━━ Study material ━━
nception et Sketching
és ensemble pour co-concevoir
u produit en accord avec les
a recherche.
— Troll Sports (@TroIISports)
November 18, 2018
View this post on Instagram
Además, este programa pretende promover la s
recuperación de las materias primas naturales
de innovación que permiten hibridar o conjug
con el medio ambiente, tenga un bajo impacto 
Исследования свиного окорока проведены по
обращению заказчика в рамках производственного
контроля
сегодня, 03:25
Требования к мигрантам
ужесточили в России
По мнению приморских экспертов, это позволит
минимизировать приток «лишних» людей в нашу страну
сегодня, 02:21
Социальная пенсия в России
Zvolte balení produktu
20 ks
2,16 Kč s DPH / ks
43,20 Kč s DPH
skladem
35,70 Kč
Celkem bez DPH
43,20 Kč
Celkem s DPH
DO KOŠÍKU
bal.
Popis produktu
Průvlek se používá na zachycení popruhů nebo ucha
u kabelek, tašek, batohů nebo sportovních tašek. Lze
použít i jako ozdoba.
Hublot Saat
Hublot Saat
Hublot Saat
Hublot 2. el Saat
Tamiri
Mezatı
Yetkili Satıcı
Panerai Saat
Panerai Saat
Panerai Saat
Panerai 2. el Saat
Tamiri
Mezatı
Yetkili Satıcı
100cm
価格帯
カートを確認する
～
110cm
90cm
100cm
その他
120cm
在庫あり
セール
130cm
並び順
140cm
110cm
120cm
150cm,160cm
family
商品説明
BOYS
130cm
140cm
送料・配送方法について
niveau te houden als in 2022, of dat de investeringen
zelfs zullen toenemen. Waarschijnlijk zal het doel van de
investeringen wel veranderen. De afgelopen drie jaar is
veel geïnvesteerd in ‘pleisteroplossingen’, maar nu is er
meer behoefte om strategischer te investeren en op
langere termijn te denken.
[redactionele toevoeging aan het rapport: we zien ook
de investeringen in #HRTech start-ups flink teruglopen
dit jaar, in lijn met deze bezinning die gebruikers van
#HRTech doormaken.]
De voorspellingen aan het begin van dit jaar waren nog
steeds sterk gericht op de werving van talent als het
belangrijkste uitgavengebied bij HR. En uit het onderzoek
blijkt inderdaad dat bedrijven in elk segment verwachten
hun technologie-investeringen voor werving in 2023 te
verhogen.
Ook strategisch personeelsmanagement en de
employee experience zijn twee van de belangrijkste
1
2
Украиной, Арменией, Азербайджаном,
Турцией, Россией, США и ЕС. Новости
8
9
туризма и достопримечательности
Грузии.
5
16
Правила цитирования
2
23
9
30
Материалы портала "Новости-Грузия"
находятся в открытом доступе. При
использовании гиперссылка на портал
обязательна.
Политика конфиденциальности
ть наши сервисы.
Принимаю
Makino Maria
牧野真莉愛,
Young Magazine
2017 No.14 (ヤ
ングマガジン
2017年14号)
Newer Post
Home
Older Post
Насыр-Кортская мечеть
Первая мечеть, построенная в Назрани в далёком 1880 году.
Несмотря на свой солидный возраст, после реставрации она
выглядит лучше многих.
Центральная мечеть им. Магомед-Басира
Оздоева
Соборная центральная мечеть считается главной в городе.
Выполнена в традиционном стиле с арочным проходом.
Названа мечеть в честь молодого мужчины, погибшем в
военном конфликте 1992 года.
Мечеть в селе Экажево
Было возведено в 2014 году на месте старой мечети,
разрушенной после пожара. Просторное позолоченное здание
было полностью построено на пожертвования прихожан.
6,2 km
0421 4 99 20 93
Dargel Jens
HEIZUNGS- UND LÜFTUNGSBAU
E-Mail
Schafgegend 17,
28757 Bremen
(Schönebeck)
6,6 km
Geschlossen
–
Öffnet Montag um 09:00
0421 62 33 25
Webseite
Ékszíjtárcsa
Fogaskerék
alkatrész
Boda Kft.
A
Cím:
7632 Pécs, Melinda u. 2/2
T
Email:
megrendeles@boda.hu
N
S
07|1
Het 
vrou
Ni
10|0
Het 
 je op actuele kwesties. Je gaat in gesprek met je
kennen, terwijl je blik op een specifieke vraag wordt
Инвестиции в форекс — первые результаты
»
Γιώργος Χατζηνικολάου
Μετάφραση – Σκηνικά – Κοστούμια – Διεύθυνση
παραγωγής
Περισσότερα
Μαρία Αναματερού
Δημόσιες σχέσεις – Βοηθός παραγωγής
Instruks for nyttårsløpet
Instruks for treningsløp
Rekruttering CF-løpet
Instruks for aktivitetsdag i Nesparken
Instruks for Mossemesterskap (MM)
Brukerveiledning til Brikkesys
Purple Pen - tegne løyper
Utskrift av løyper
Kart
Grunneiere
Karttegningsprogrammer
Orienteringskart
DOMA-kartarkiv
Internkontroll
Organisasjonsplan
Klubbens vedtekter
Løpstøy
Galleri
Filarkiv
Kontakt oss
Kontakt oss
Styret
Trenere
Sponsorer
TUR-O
━━━
**What is being asked**: Go over the data and return every line that includes the word "Новости".

**Response area**:
Турцией, Россией, США и ЕС. Новости
Материалы портала "Новости-Грузия"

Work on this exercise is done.